How Advisors Should Stage Diligence Readiness Across Twelve Months
Diligence readiness fails when it is treated as a checklist run in the weeks before market. It works when it is treated as a sequence run across the year before, because each piece depends on the one before it. An advisor who understands that sequence protects the seller's price. An advisor who runs the list in the wrong order surfaces problems too late to fix them, which means the buyer surfaces them instead.
Here is the staging I use, quarter by quarter.
Months twelve to nine. Start with the numbers, not the story. The first work is a sell-side view of quality of earnings: reconcile the books to cash, confirm accounting policy has been consistent, and build the add-back schedule against actual transactions. This has to come first because everything downstream, from valuation to buyer selection, depends on an EBITDA figure that will survive scrutiny. If the add-backs collapse, the whole plan is built on the wrong number. This is also the quarter to normalize working capital and understand the seasonal swing, so the eventual peg is negotiated from knowledge rather than surprise.
Months nine to six. Now the business, not the books. Document customer relationships and concentration, contracts and renewal terms, and the durability of the top line. If one customer is twenty percent of revenue, the fix is not to hide it, it is to build a retention story a buyer can underwrite. This quarter also covers the operational dependencies: which processes live only in the founder's head, and what a transition would actually require. Buyers pay for a business that runs without the seller, and that condition takes months to build, not weeks.
Months six to three. Assemble the data room and pressure-test it adversarially. The point of an early data room is not tidiness. It is to run diligence on yourself before the buyer does, using someone who will look for the holes rather than admire the organization. Every gap found here is a gap fixed on your timeline and your terms. Every gap found by the buyer later is a repricing conversation on theirs. This is also the quarter to map the buyer universe and prepare the founder for the fact that different buyer types will negotiate differently.
Months three to zero. Only now does the marketing process begin: the book, the buyer outreach, the management presentations. By this point the numbers are defensible, the business runs without the founder, and the data room has already been stress-tested. The market sees a company that was built to withstand diligence, and the price reflects it.

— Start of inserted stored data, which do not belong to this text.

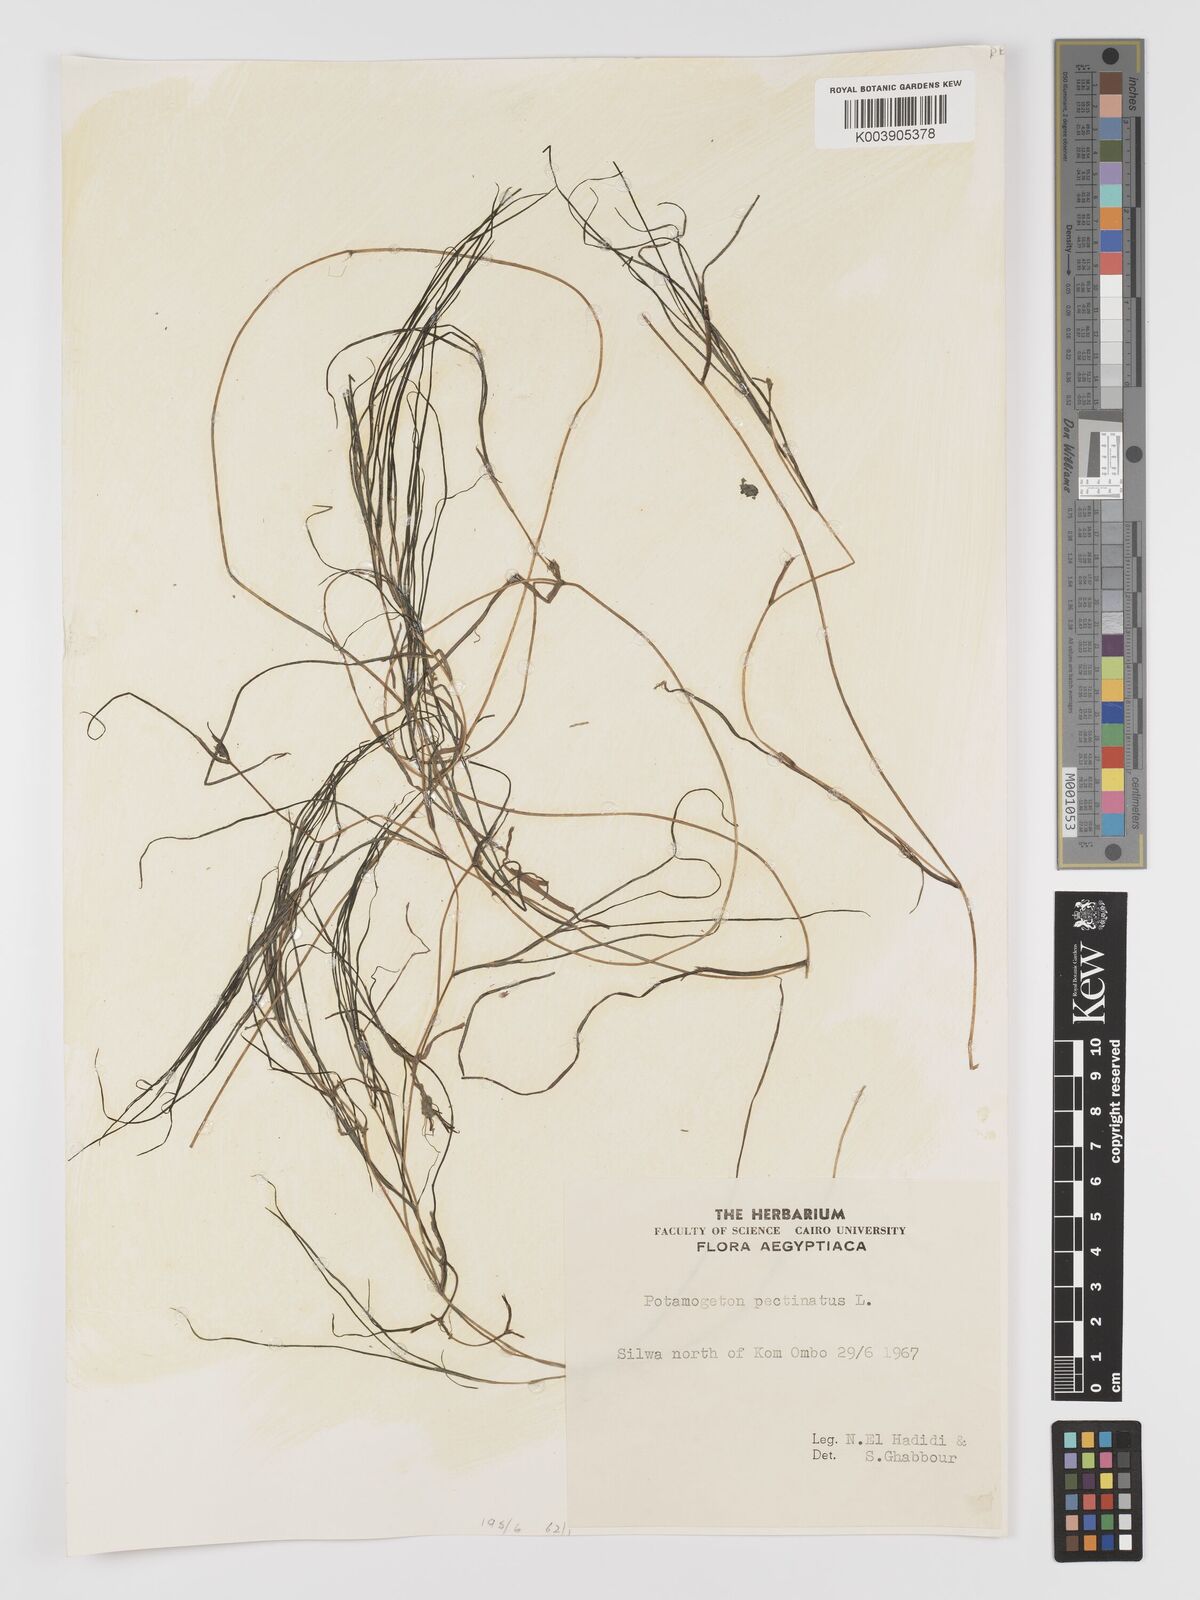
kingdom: Plantae
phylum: Tracheophyta
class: Liliopsida
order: Alismatales
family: Potamogetonaceae
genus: Stuckenia
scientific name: Stuckenia pectinata
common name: Sago pondweed
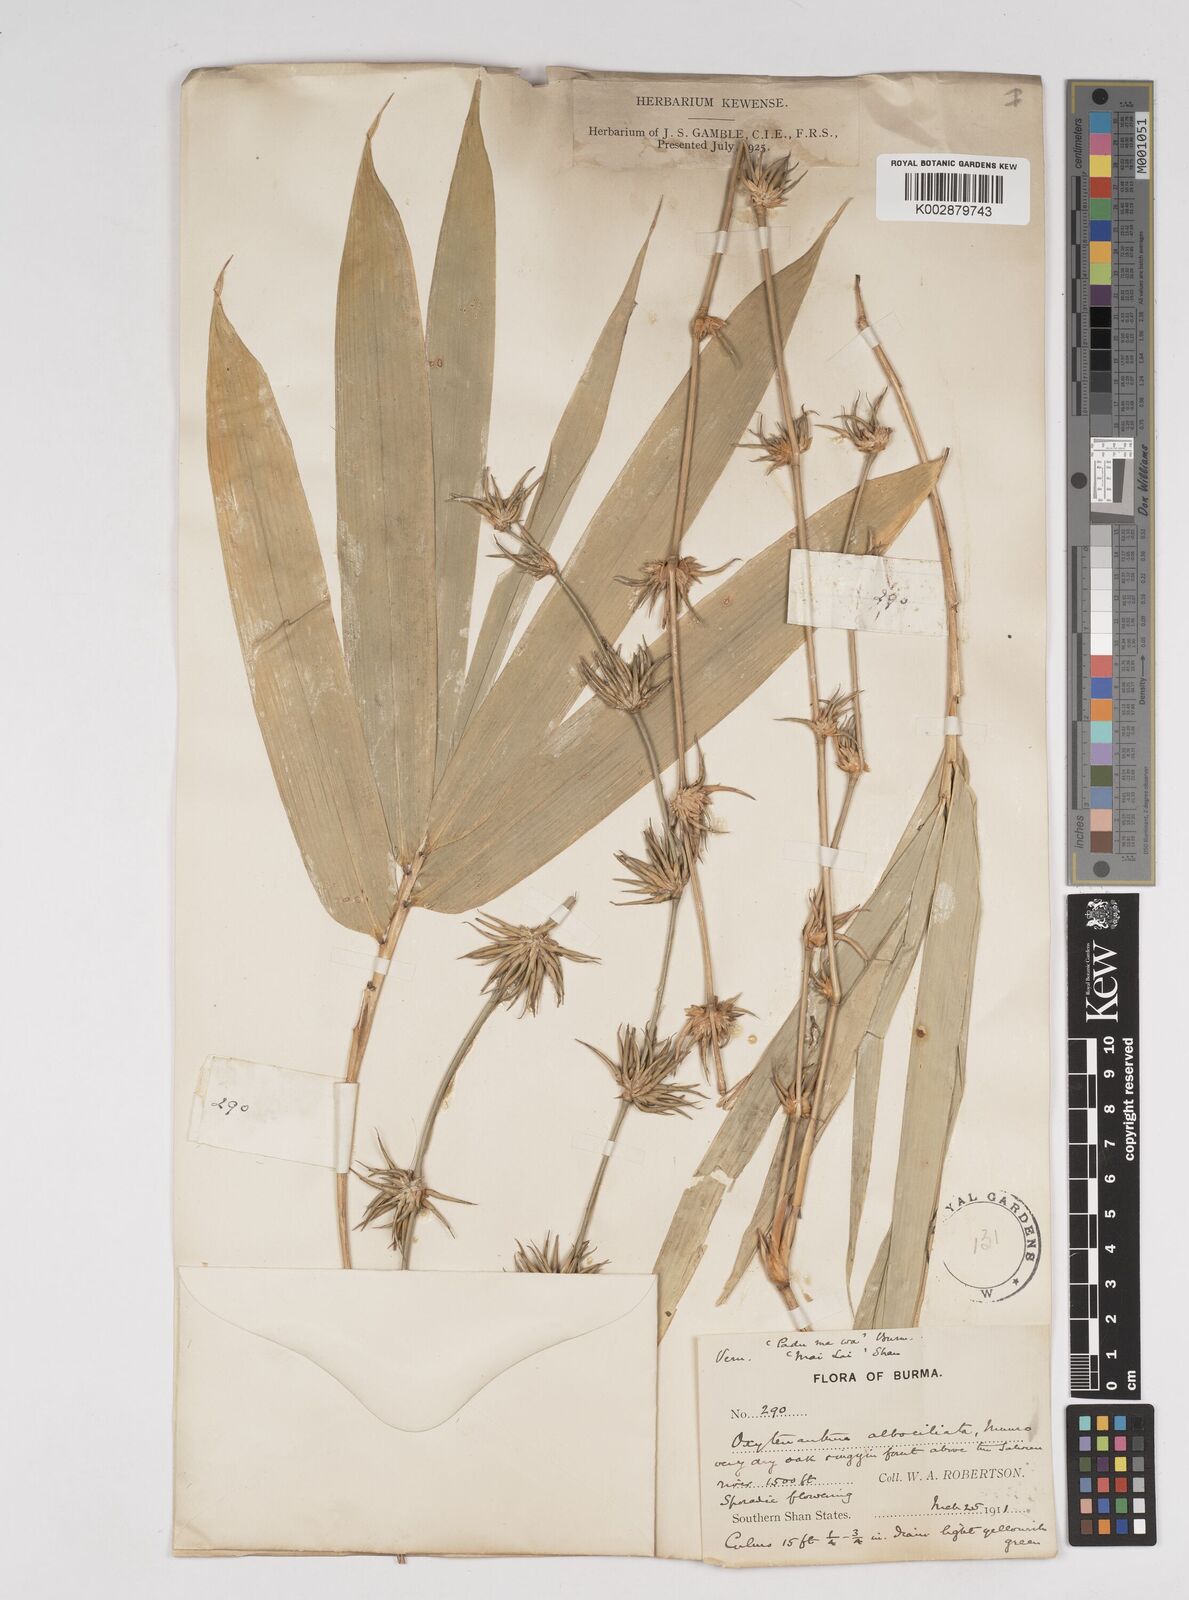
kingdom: Plantae
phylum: Tracheophyta
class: Liliopsida
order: Poales
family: Poaceae
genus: Gigantochloa
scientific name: Gigantochloa albociliata
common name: White-fringe gigantochloa
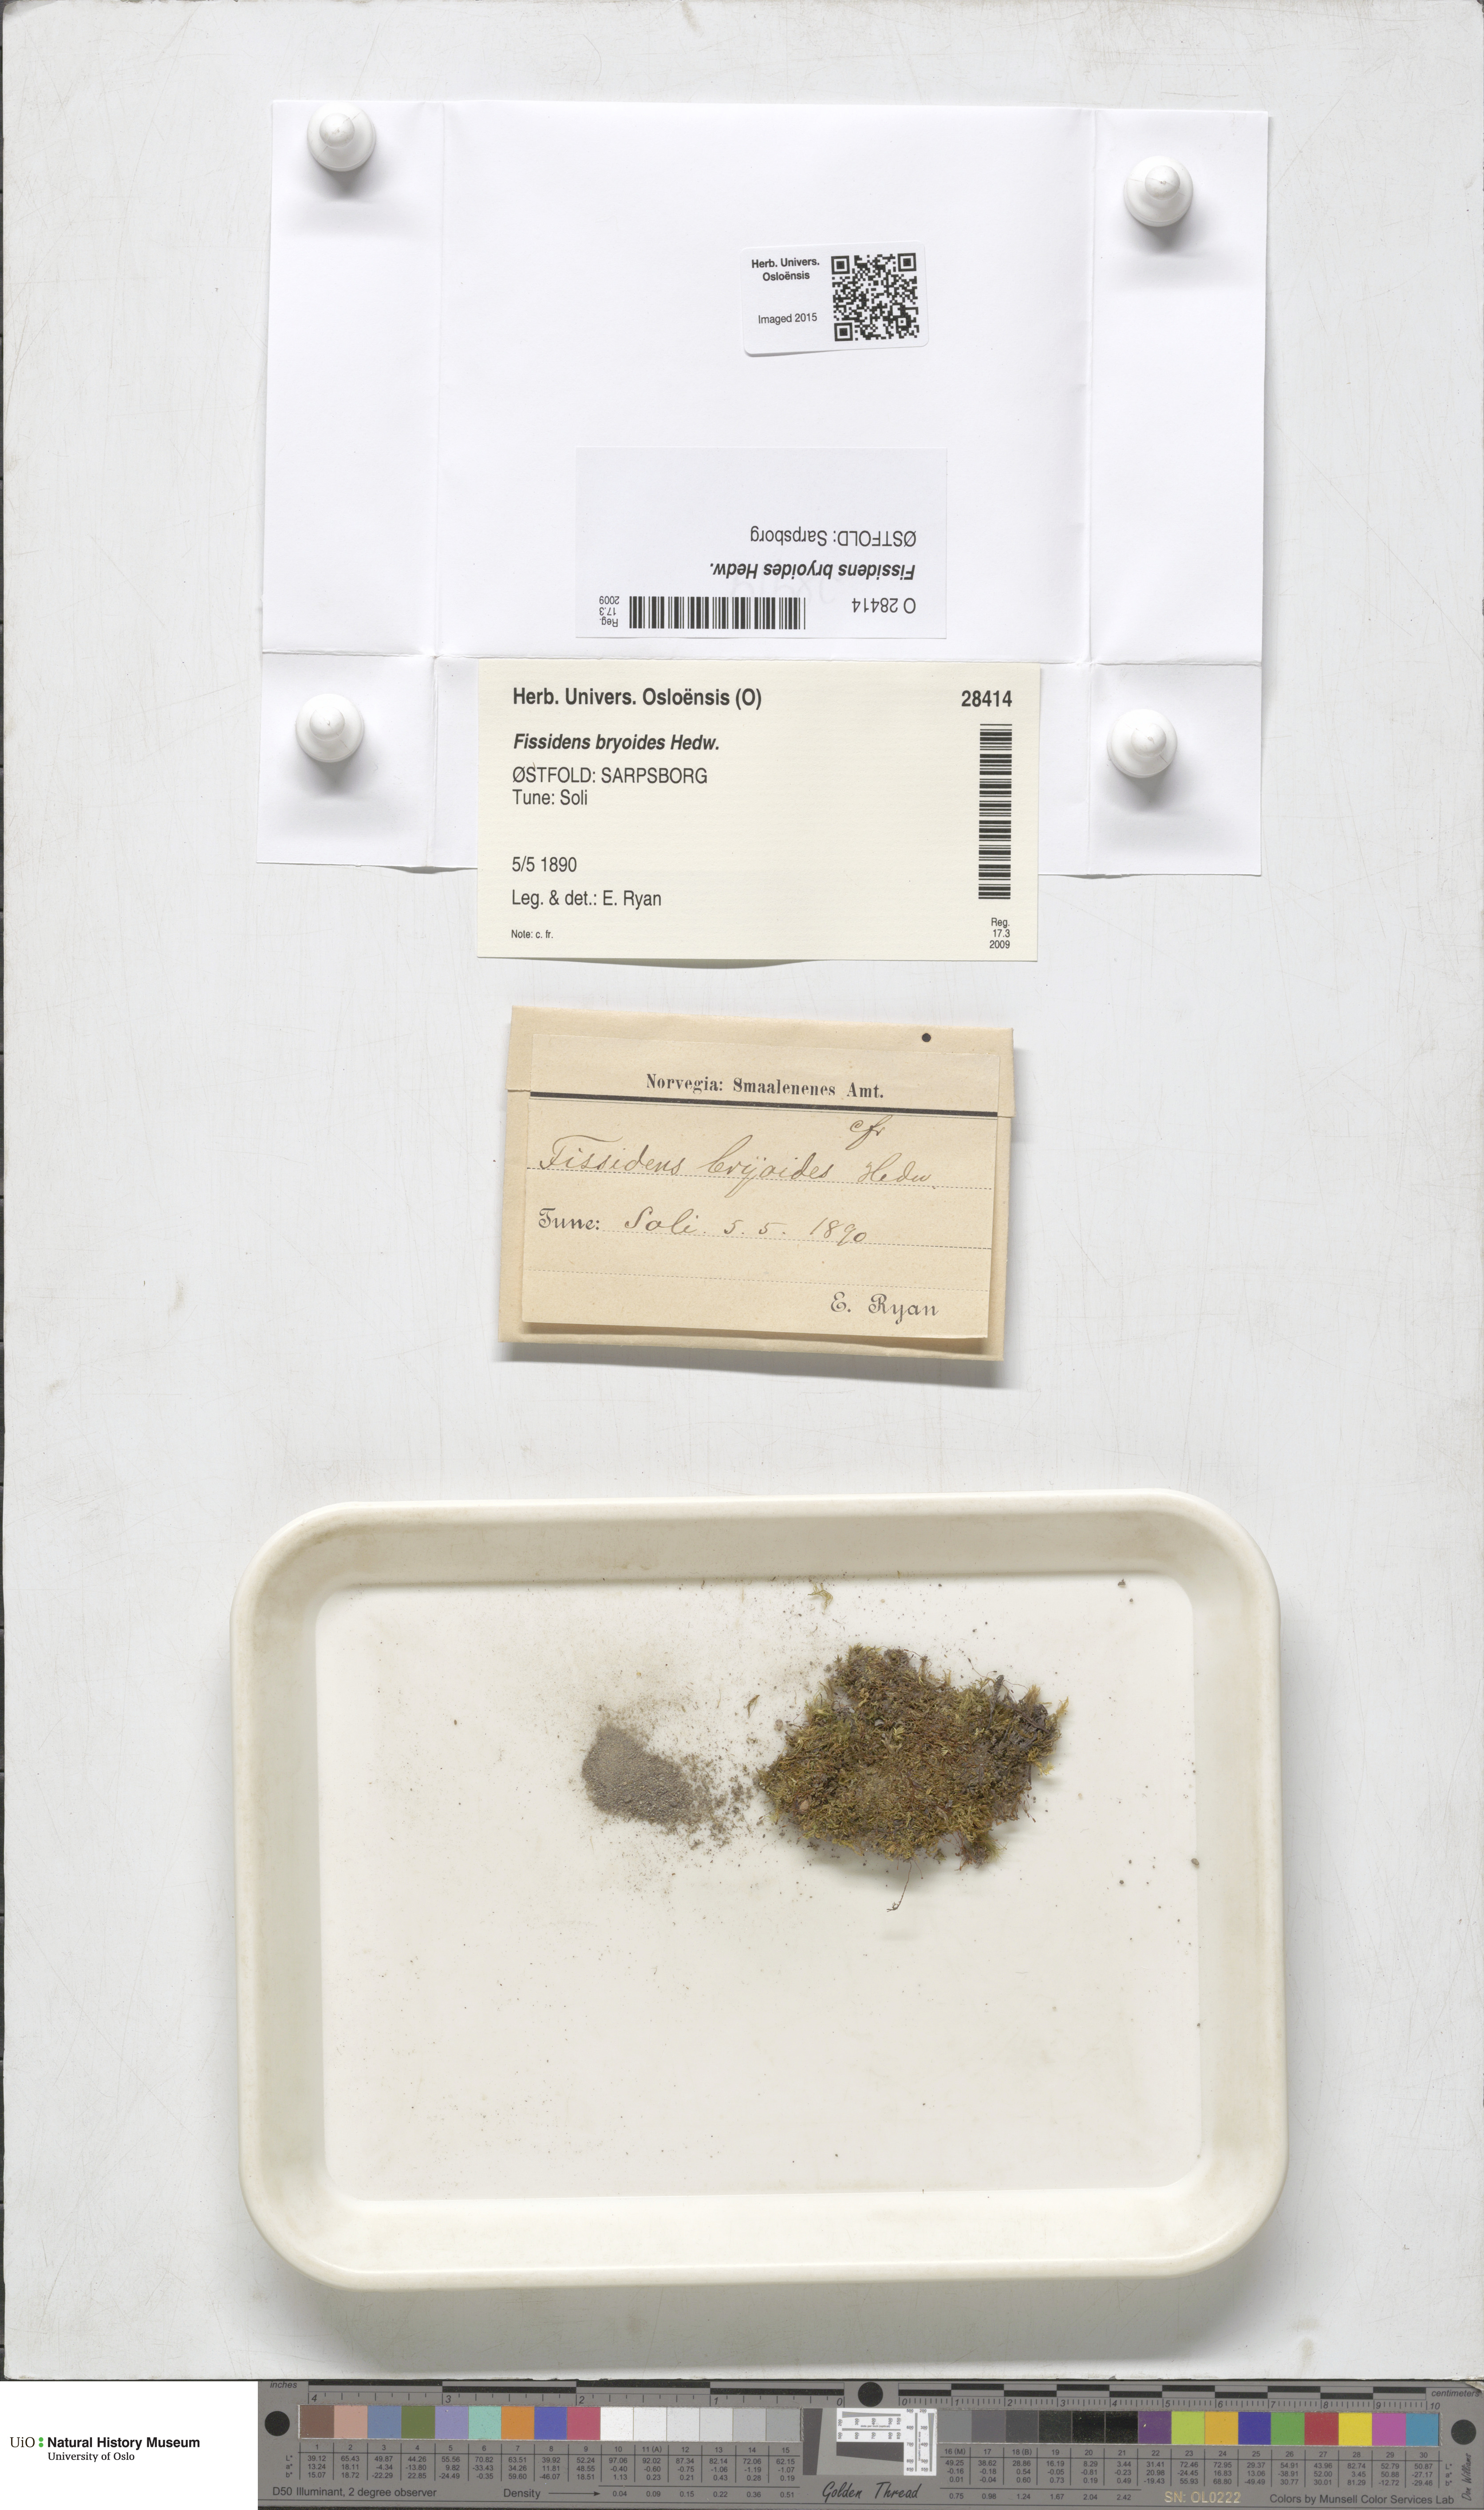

The reason the order matters is causal, not cosmetic. You cannot select buyers intelligently until you know your defensible EBITDA. You cannot build a retention story until you know your concentration. You cannot run a clean process until the data room has survived an adversarial review. Run the list out of order and you spend the last month discovering a problem you needed nine months to solve.
This is the same discipline I described from the seller's side in why M&A advisory engagements should begin twelve months before the mandate, and it connects directly to the patterns that predict a clean close in three patterns that predict whether a deal closes at the LOI price. The staging is where those patterns are actually built.
An advisor's real product is not the auction. It is the twelve months of sequenced preparation that make the auction close at the number it opened at. When the staging is right, diligence confirms the story rather than dismantling it. That is the outcome we design for, quarter by quarter, at Cordis Group.